The jjigae is not merely a jjigae. It is the story of a people and how they lived their lives for a thousand years. Until the world found them.
In a flashback, the Goblin man tells Hye-jin that Doenjang once used to be a dowry from the bride.
It is also about the old radio at the Ajumoni’s tavern where Hye-jin took shelter. Just as much as it is about the Korean saltmakers who make the finest salt on earth, which alone is ‘better than many soup bases’.
And it is also about the fountain under a lacquer tree in the forest. Or the old Soybean specialist lady. Or the blind potter who smells people. He made the crock from the flower-scented clay where the jjigae would be stored.

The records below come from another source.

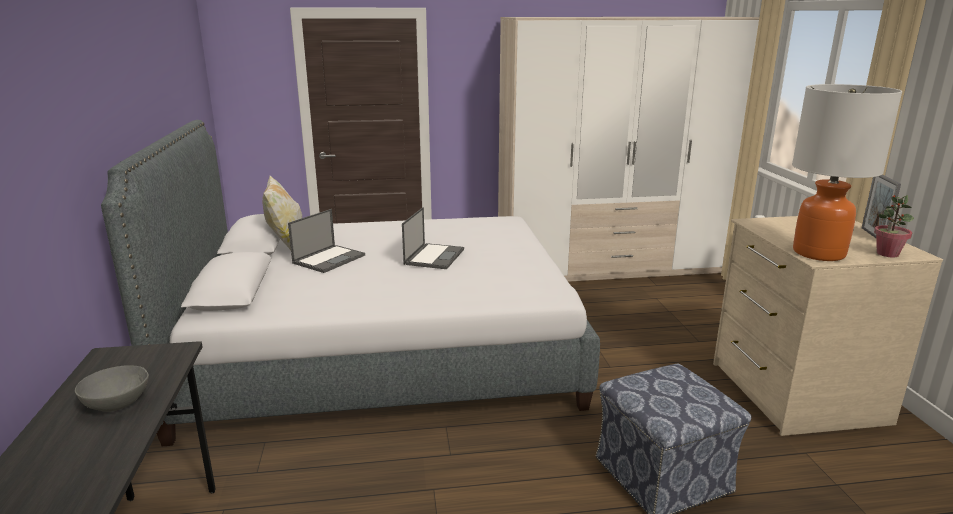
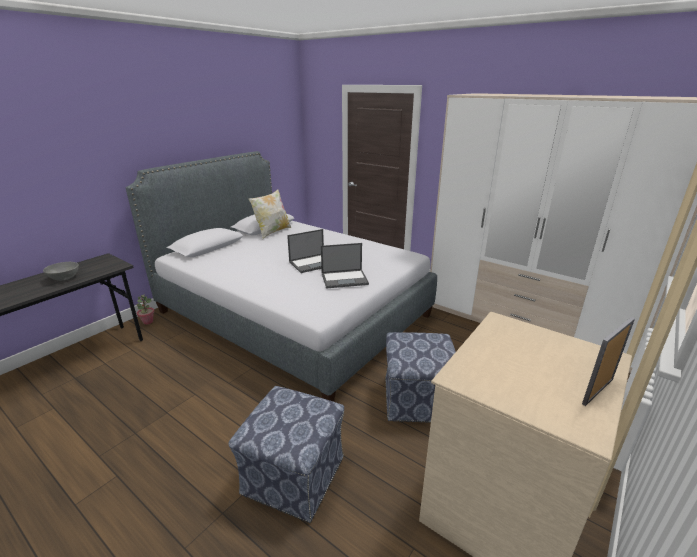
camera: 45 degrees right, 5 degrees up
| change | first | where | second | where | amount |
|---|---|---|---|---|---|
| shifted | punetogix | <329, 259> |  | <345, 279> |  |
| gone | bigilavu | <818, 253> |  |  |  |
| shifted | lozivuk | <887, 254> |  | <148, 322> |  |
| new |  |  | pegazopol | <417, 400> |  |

It is about a people from a land who lived. They survived wars after wars, invasions after invasions, and they are still there—just as the Doenjang Jjigae. Nothing could take it away.
The film uses their Jjigae as a metaphor and a symbol, builds a myth around it and silently tells their story.
A Woman’s Movie
Lee Seong-goon/Anna Lee is the director of the film. Perhaps, it played a great role in centering a traditional recipe that is rather an everyday thing for the Koreans. She treated it like a treasure instead.
Ryu Seung-ryong, Lee Yo-won and Lee Dong-wook portrayed the main roles.
It is a very personal movie for a very niche audience who will fall in love with it. If you are one of them, do not hesitate to watch it. It will stay as a therapeutic memory—because the film itself is.